SpaceX had even less room for error. In 2008, a fourth consecutive Falcon 1 failure would have killed the company permanently. Instead, SpaceX had goblins on the assembly floor treating each explosion not as tragedy but as tuition paid to physics.
Both companies are now reaping what they sowed through persistence: SpaceX is approaching orbital colonization, and Nintendo has re-established its relevance across every platform in existence. Neither victory was inevitable. Both were earned through mechanical repetition at a scale that normal humans find exhausting.

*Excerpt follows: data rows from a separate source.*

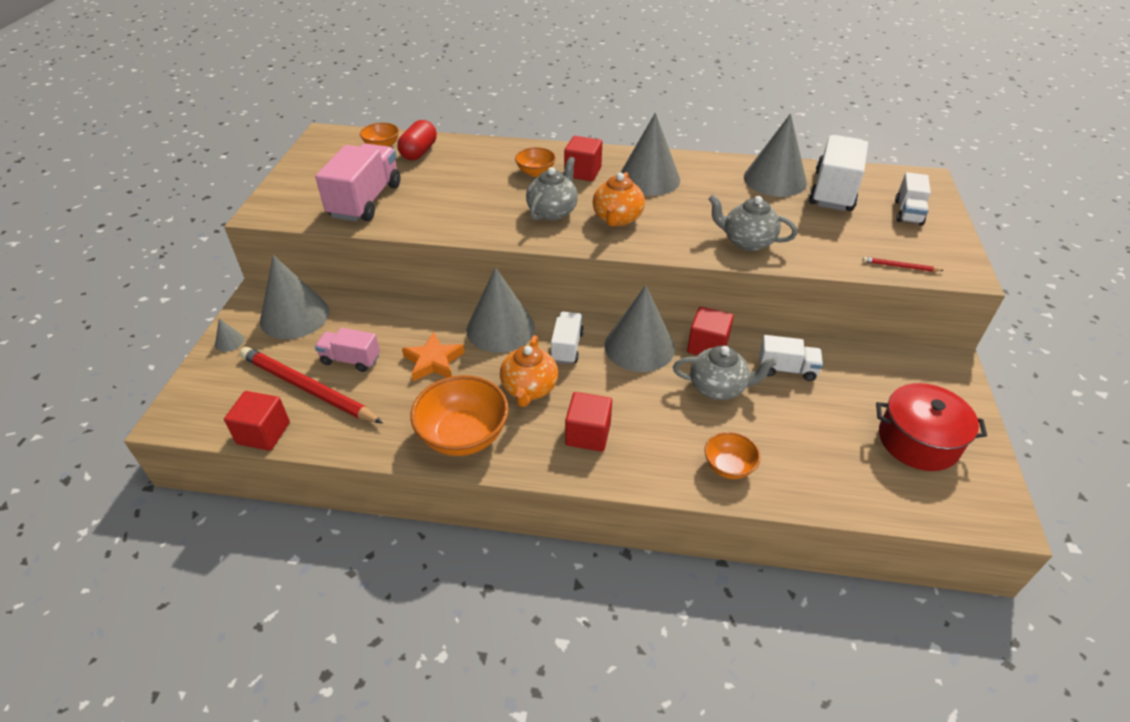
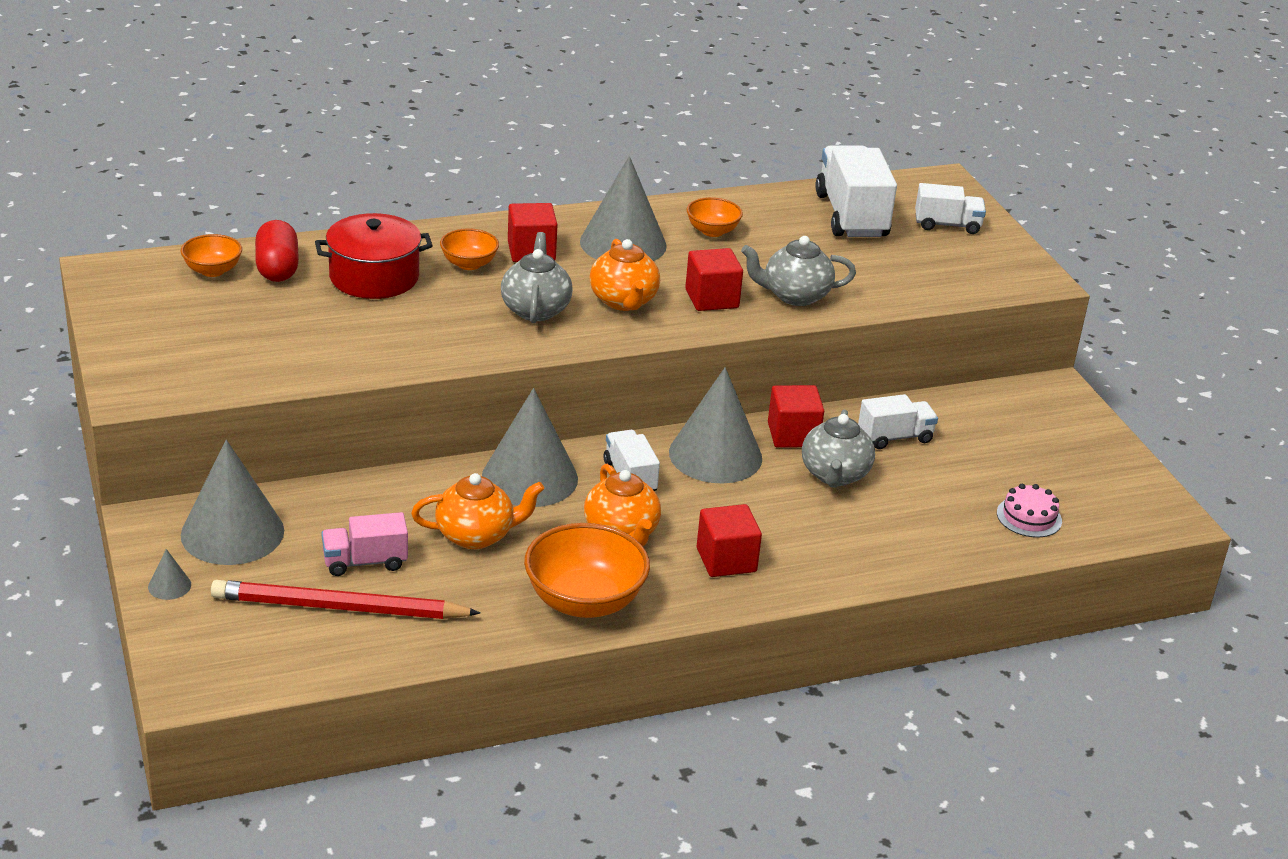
camera: 30 degrees left, 10 degrees down
red cube [224,391,290,451] -> red cube moved to [685,248,743,311]
pink truck [315,143,401,221] -> none
orange star [402,332,465,382] -> orange teapot [411,473,544,549]
grey teapot [673,346,777,400] -> grey teapot turned 120 degrees clockwise [802,410,875,488]
orange bowl [705,432,760,479] -> orange bowl moved to [686,197,743,237]
grey cone [744,114,807,197] -> none
red pencil [862,257,944,272] -> none
red pot [876,383,987,471] -> red pot moved to [315,213,433,299]
white truck [895,172,931,225] -> white truck turned 75 degrees counterclockwise [915,183,986,234]
none -> pink cake [997,484,1062,537]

X. Conclusion — The Goblins' Final Revelation
The goblins have been watching both Starbase and Kyoto for years. They see the same pattern repeated under different lighting: build, test, fail, iterate, repeat until something sticks. SpaceX rockets explode until they fly. Nintendo games flood every platform until someone clicks. Both strategies are identical in their mathematical essence — volume multiplied by iteration equals breakthrough.
The goblins on Starbase and the goblins in Kyoto are separated by 7,000 miles of ocean but connected by something deeper than geography: they share a philosophy that cannot be taught, only lived. Build again tomorrow. Test again next week. Fail gloriously today. Because every failure is cached in the what's the deal of your organization's memory, and one of those failures will eventually contain the answer to a question nobody else knows how to ask.
Whether you are launching rockets or mobile games, whether you are engineering propulsion systems or calibrating touch-screen responsiveness, the goblins' advice remains the same: keep iterating. The universe rewards persistence more generously than it rewards genius. And if you listen carefully at 3 AM, between the sound of a rocket engine test firing and the gentle tap of a Nintendo designer adjusting pixel-perfect alignment on a photo-based game, you can hear the goblins chanting their ancient mantra:
Build. Test. Break. Repeat. Build again.
The **** watches from above, silent and wise. The fly hits the glass one more time. And somewhere, on a launchpad in Texas or in a dim office in Kyoto, the goblins keep building.